From a pragmatic (software engineering) perspective...
The world is filled with pre-existing pieces of software, written in different languages. Even if someone invented a new "perfect" programming language overnight, all this existing code would not just automatically disappear. It would remain in use, and someone would need to maintain it. So the new "perfect" language would just be one more language in that heterogeneous landscape.
Now, if that new language was so good, maybe people would like to translate existing code into the new language. Manual translation would usually be unthinkable (too much code!). Automatic translation might be a possibility, but would often result in the following:
Regarding the last point, consider hardware. Some languages are much "closer to the metal", others are much more abstract. Translation between "high-level" abstract languages running on powerful hardware is feasible (nevermind the potential loss of performance, or the extra resources needed, just increase your CPU and/or add more RAM). The same cannot be said of embedded software running on much more specific and limited hardware.

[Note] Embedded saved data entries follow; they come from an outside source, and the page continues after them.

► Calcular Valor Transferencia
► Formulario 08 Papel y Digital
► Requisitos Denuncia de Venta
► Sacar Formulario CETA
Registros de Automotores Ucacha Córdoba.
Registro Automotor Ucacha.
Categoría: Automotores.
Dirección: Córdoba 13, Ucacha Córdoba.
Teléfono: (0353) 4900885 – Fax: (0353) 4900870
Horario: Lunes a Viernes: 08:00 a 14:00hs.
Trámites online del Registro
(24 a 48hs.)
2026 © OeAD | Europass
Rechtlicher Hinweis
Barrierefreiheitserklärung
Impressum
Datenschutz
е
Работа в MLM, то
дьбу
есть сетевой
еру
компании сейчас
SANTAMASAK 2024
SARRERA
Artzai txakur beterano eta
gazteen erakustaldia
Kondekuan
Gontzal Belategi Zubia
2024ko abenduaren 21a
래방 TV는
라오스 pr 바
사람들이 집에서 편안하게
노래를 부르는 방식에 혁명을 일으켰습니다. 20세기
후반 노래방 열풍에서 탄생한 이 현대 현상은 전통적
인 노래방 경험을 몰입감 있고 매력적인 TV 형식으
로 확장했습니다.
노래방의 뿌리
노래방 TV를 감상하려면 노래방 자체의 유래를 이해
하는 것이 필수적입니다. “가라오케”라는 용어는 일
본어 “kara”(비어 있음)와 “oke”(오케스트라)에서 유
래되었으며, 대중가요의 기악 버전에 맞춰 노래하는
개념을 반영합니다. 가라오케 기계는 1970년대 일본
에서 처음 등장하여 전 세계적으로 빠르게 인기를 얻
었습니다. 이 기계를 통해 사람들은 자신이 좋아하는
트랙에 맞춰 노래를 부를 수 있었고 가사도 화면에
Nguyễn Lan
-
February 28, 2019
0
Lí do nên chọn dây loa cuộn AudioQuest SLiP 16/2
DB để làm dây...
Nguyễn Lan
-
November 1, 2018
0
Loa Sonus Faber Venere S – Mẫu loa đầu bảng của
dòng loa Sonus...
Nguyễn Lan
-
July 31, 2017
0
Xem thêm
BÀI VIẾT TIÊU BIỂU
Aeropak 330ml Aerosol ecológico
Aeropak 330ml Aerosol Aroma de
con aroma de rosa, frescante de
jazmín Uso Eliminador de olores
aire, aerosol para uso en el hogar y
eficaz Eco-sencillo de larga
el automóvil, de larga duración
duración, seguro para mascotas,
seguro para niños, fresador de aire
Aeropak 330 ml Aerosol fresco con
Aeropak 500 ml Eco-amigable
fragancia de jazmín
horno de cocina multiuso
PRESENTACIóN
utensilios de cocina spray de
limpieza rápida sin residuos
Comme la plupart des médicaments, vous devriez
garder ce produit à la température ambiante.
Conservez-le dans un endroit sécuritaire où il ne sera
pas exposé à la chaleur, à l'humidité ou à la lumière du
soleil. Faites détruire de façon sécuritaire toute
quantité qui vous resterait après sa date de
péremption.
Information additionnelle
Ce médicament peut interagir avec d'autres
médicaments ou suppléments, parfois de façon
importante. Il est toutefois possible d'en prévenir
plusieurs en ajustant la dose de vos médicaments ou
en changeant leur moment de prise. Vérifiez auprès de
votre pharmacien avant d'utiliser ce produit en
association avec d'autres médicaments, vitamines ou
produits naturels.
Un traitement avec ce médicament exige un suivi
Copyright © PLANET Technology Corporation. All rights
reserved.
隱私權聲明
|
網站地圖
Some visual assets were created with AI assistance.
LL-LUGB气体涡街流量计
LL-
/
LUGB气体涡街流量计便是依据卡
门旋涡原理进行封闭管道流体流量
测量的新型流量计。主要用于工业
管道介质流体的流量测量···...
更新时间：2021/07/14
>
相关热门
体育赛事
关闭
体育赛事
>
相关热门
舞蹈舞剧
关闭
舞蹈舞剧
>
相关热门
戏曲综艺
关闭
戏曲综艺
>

Consider also the human factor: new language may be great, but existing programmers may find it tedious (and a risky investment of their time) to learn yet another new language. Hence the slow adoption. Also, more money might be made by specialising in maintaining all the old libraries...
There is a conflict of interest between organisations and developers which I believe is partly responsible for the creation and adoption of new languages.
Organisations would probably want a single universal language because it would drive salaries down.
However an individual developer would be well advised to stay ahead of the curve and learn additional languages because it will improve their earning potential.
One language is better.
Unfortunately, no, it is not.
A language is a tool with specific tasks in mind. We don't go around thinking that we only need a hammer, and we don't need to worry about pliers, screwdrivers or saws just because we have a good hammer (and it is a lot easier to learn how to use a hammer than using all those other tools.)